Dalam perkembangan terbaru yang mengejutkan dunia, serangan Israel ke Jalur Gaza kembali menelan ratusan korban jiwa. Sebanyak 146 warga Palestina dilaporkan tewas dalam kurun waktu 24 jam terakhir akibat gempuran udara dan artileri yang menyasar berbagai wilayah padat penduduk, termasuk kota Rafah dan Khan Younis.
Serangan Tak Pandang Bulu
Wilayah Gaza kembali dilanda kehancuran besar setelah Israel meluncurkan serangan udara yang menghantam rumah-rumah penduduk, sekolah, rumah sakit, dan tempat pengungsian. Rafah, yang sebelumnya dianggap sebagai tempat relatif aman bagi para pengungsi, kini berubah menjadi wilayah mematikan. Di antara korban tewas, banyak adalah perempuan dan anak-anak.
Laporan dari organisasi HAM menyebutkan bahwa tidak ada peringatan sebelum serangan dilancarkan, membuat warga sipil tidak sempat menyelamatkan diri.
Gaza di Ambang Kehancuran
Kondisi kemanusiaan di Gaza semakin kritis. Fasilitas kesehatan lumpuh, rumah sakit kekurangan listrik, bahan bakar, dan obat-obatan. Korban luka-luka hanya mendapatkan perawatan seadanya karena kapasitas ruang rawat sudah jauh melebihi batas.
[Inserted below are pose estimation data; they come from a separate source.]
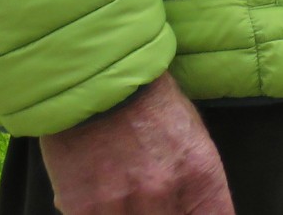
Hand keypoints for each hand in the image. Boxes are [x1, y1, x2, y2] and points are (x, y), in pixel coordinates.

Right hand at [37, 74, 233, 214]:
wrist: (98, 80)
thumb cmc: (150, 103)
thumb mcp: (192, 136)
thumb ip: (194, 184)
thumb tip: (193, 211)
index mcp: (199, 174)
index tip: (188, 211)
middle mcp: (164, 193)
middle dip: (164, 212)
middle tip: (153, 196)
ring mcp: (122, 203)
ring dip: (132, 211)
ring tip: (125, 189)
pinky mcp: (83, 208)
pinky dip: (103, 212)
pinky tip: (102, 196)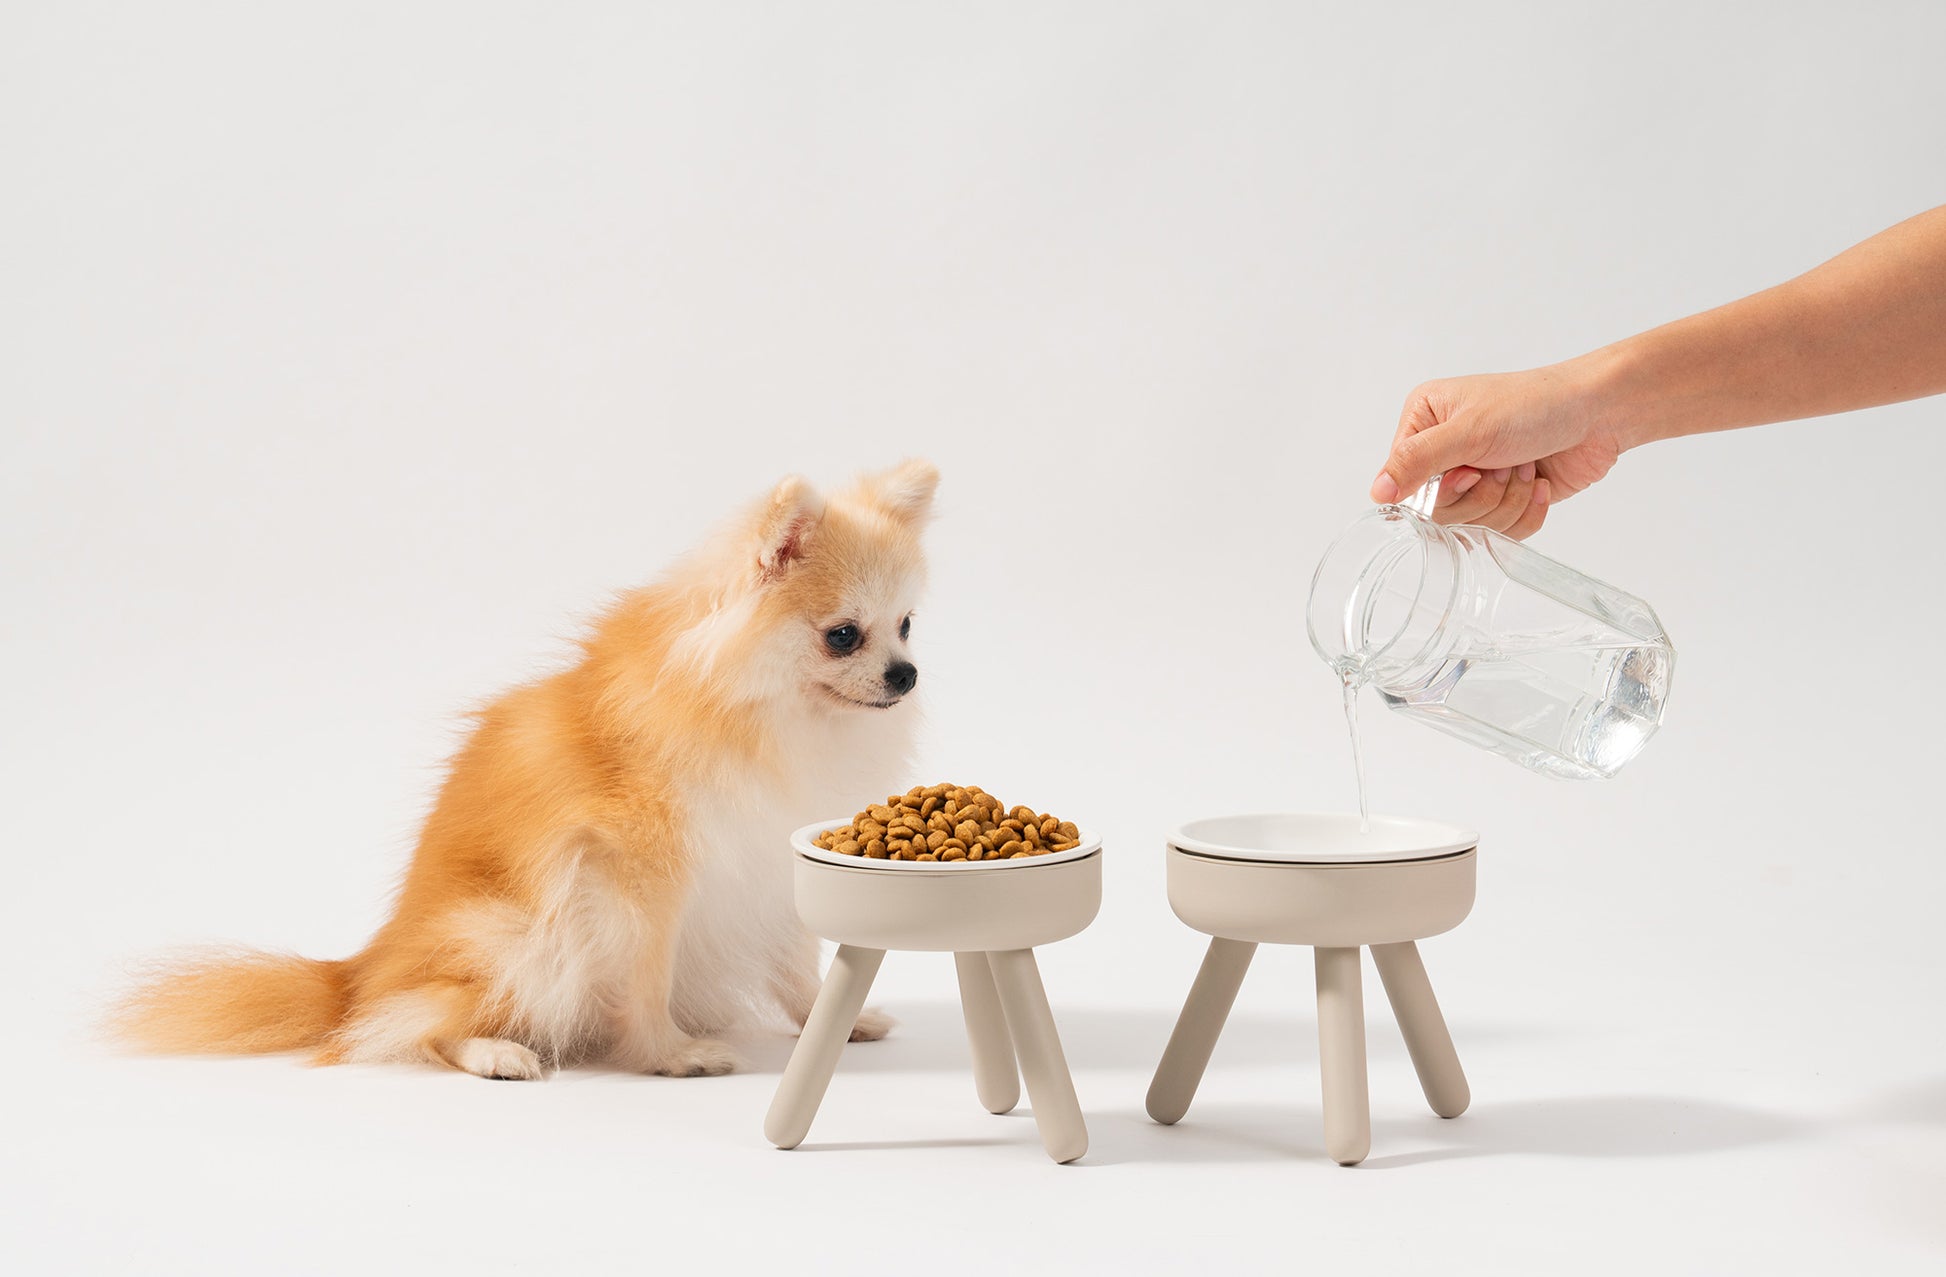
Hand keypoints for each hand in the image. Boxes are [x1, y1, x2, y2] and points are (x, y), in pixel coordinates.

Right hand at [1371, 362, 1627, 538]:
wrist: (1601, 413)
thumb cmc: (1535, 405)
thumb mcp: (1469, 430)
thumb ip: (1417, 461)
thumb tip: (1376, 493)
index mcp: (1424, 421)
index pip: (1403, 482)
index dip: (1440, 488)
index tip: (1469, 470)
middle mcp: (1444, 451)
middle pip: (1438, 512)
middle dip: (1481, 495)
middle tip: (1504, 464)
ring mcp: (1476, 478)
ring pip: (1471, 526)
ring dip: (1506, 500)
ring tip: (1524, 468)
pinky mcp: (1505, 500)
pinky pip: (1500, 532)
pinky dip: (1525, 512)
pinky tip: (1538, 483)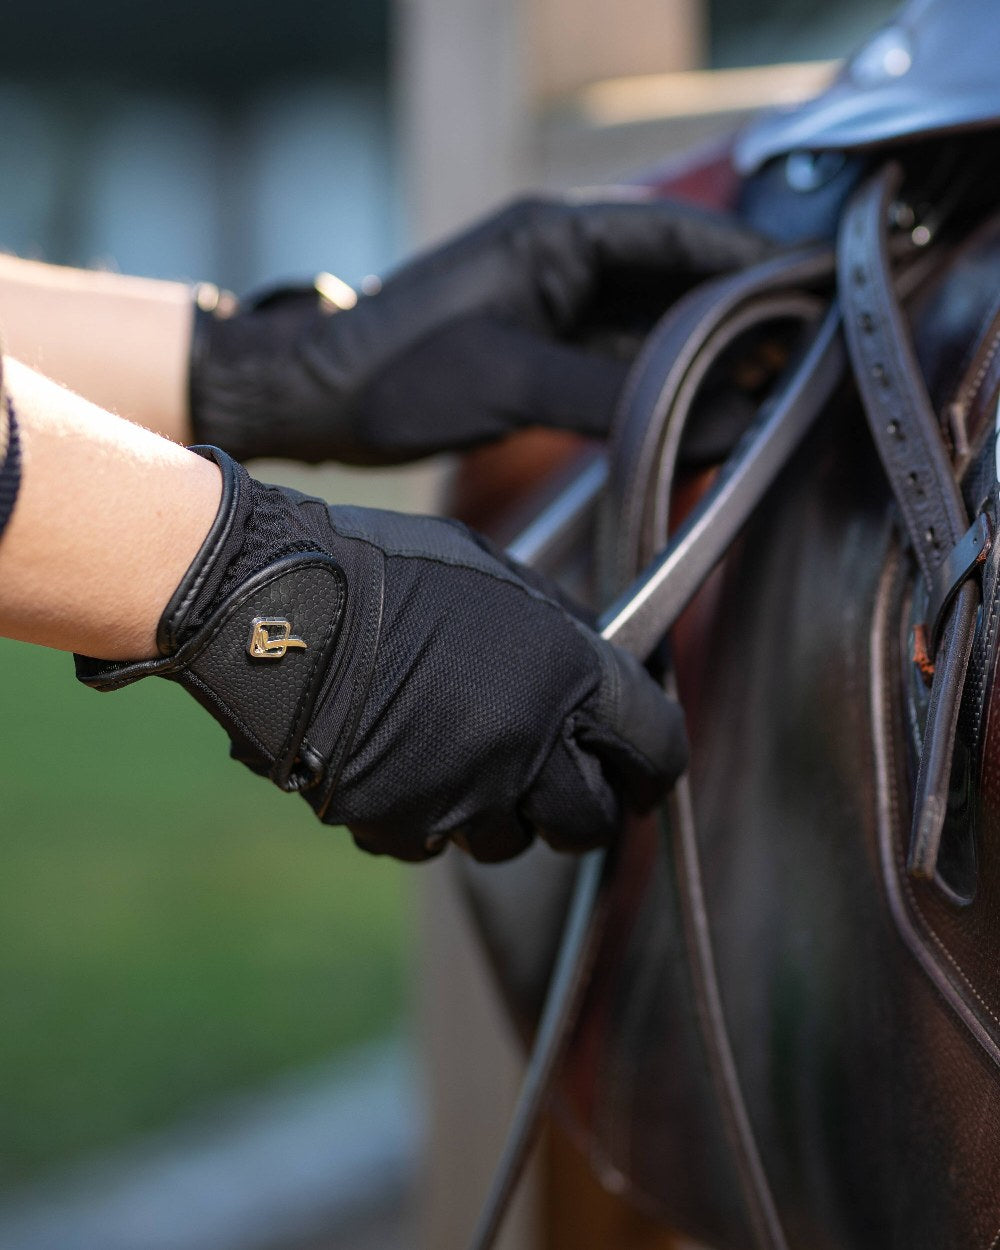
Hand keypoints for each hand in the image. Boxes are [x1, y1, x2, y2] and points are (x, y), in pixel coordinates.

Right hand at [76, 447, 686, 861]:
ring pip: (506, 841)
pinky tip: (399, 766)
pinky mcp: (395, 822)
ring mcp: (459, 793)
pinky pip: (429, 841)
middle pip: (589, 823)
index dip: (655, 768)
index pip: (656, 750)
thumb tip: (594, 668)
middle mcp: (526, 745)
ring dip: (495, 813)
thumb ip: (558, 633)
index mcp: (566, 675)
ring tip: (458, 762)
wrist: (276, 602)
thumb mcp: (497, 574)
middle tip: (557, 789)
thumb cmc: (387, 570)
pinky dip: (422, 815)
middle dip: (580, 811)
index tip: (641, 776)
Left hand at [189, 195, 769, 464]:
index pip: (678, 237)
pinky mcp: (542, 347)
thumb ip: (617, 398)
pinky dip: (663, 386)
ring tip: (765, 393)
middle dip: (738, 318)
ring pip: (654, 325)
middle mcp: (564, 259)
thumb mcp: (511, 379)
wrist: (324, 399)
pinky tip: (700, 413)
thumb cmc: (400, 374)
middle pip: (675, 280)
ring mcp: (554, 304)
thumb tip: (719, 418)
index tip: (811, 295)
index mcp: (557, 235)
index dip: (749, 265)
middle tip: (798, 359)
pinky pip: (622, 361)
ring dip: (705, 358)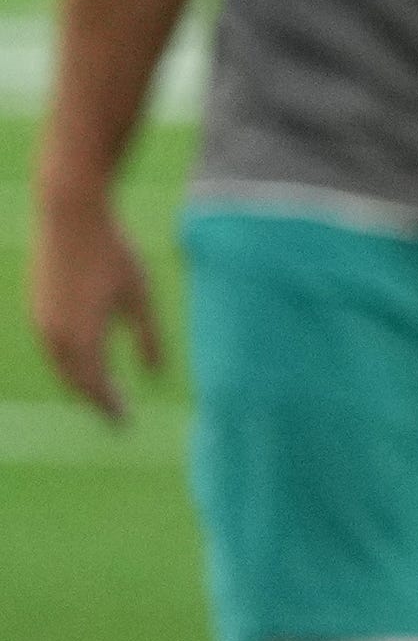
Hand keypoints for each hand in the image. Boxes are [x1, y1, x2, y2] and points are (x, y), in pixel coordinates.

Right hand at [28, 189, 161, 423]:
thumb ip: (149, 337)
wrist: (69, 215)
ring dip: (81, 382)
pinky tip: (85, 360)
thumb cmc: (112, 252)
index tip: (125, 425)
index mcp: (82, 338)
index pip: (96, 387)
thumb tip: (157, 374)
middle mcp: (55, 336)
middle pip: (75, 382)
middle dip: (95, 400)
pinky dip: (70, 362)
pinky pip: (53, 348)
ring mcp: (41, 321)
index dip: (110, 408)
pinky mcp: (37, 307)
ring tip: (103, 393)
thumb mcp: (140, 295)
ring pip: (61, 366)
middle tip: (116, 417)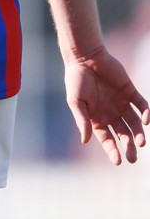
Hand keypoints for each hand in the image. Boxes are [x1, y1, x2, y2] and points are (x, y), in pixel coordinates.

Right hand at [64, 46, 149, 164]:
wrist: (85, 57)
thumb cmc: (76, 80)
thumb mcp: (76, 102)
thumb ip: (82, 120)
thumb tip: (85, 141)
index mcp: (97, 119)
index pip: (107, 139)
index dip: (112, 150)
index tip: (117, 161)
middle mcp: (111, 114)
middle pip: (123, 134)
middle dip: (129, 147)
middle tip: (133, 158)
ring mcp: (122, 103)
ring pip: (135, 123)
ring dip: (139, 133)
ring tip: (141, 143)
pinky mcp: (130, 92)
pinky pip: (141, 105)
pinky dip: (146, 113)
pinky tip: (146, 120)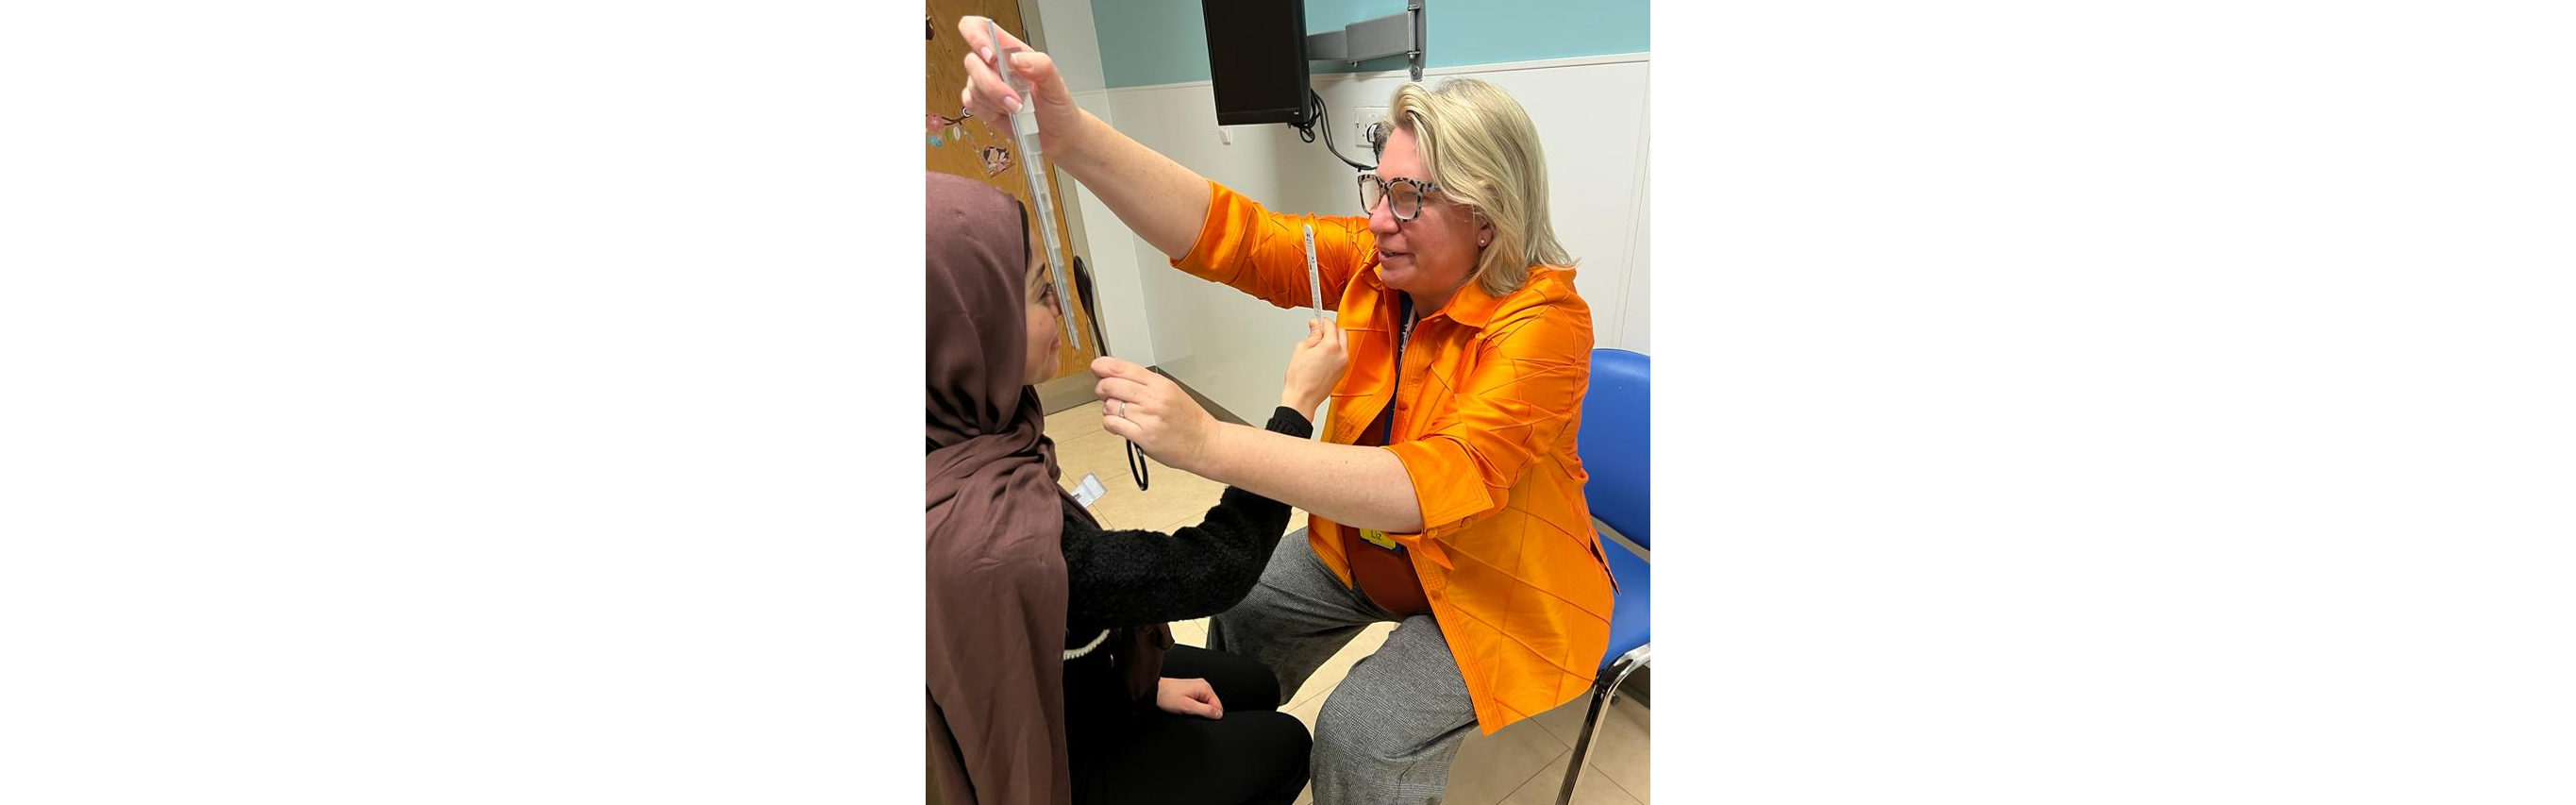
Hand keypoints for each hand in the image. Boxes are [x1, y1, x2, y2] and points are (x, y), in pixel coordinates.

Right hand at [954, 16, 1085, 157]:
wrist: (1058, 135)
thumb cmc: (1057, 105)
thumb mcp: (1056, 83)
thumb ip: (1041, 66)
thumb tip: (1016, 59)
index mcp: (1011, 51)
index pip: (982, 29)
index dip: (976, 36)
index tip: (991, 56)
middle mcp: (996, 66)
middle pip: (972, 61)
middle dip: (992, 84)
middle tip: (1015, 100)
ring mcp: (987, 85)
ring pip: (972, 86)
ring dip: (994, 101)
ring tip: (1018, 110)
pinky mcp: (983, 105)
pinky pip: (970, 103)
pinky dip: (986, 111)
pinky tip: (1004, 114)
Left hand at [1094, 357, 1220, 472]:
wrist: (1205, 442)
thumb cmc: (1188, 419)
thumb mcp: (1170, 392)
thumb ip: (1144, 384)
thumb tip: (1113, 377)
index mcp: (1160, 384)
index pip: (1124, 368)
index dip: (1104, 366)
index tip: (1096, 367)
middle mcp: (1154, 398)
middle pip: (1111, 385)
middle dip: (1102, 388)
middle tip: (1104, 393)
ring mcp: (1148, 417)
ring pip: (1110, 406)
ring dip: (1108, 409)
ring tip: (1119, 413)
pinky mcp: (1143, 436)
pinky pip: (1113, 424)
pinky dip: (1110, 423)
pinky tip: (1119, 424)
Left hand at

Ribuan warga kini hidup tanpa air bersih dan makanan yang cukup.
Organisasi internasional seperti WHO dan UNICEF mendesak adanya gencatan senjata segera dan pembukaan akses bantuan kemanusiaan yang aman dan berkelanjutan.
Kecaman dan Solidaritas Internasional
Banyak negara di dunia bereaksi keras terhadap meningkatnya agresi Israel. Negara-negara seperti Turki, Malaysia, Iran, dan Afrika Selatan mengeluarkan kecaman diplomatik dan menyerukan tindakan segera dari PBB. Aksi unjuk rasa solidaritas untuk Palestina kembali meluas di kota-kota besar dunia, menuntut penghentian kekerasan dan keadilan bagi rakyat Palestina.
Meski begitu, belum ada keputusan tegas dari Dewan Keamanan PBB yang mampu menghentikan konflik ini secara langsung.
Harapan di Tengah Kegelapan
Rakyat Gaza kini menaruh harapan pada dukungan internasional untuk mendorong terciptanya gencatan senjata permanen. Namun, selama kekerasan masih terus berlangsung dan korban terus berjatuhan, harapan itu seolah terabaikan.
Perlu adanya kesadaran kolektif bahwa konflik ini bukan sekadar masalah politik dan keamanan, melainkan tragedi kemanusiaan yang memerlukan penyelesaian mendesak demi menyelamatkan nyawa yang masih tersisa.